--- RECORDS TO USE ---
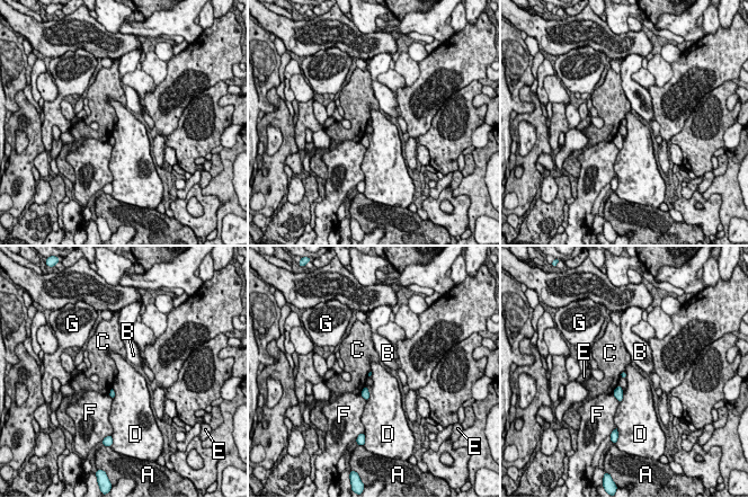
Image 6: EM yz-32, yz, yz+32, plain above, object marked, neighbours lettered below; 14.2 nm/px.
leave()
A, B, C, D, E, F and G are other cells; border along (366, 385), (368, 392), (366, 401) in image 6; no lettered fragment goes on from it

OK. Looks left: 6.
sudden change in width
look(3d, 4 µm, back, (2.90, 7.75, 4.95))

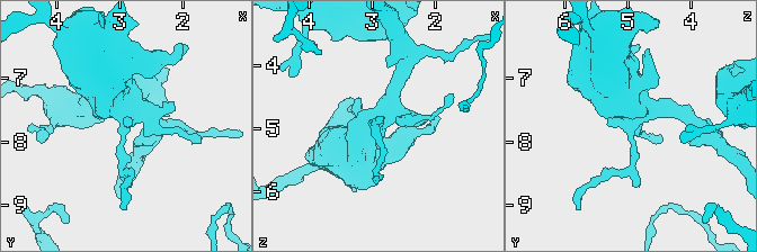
---
WHAT THE EXERCISE ASKS: Exactly as written, give the entries above again, with no images.

ANSWER TO THIS EXERCISE:
Image 6: EM yz-32, yz, yz+32, plain above, object marked, neighbours lettered below; 14.2 nm/px.
leave()
A, B, C, D, E, F and G are other cells; border along (366, 385), (368, 392), (366, 401) in image 6; no lettered fragment goes on from it

OK. Looks left: 6.
sudden change in width
look(3d, 4 µm, back, (2.90, 7.75, 4.95))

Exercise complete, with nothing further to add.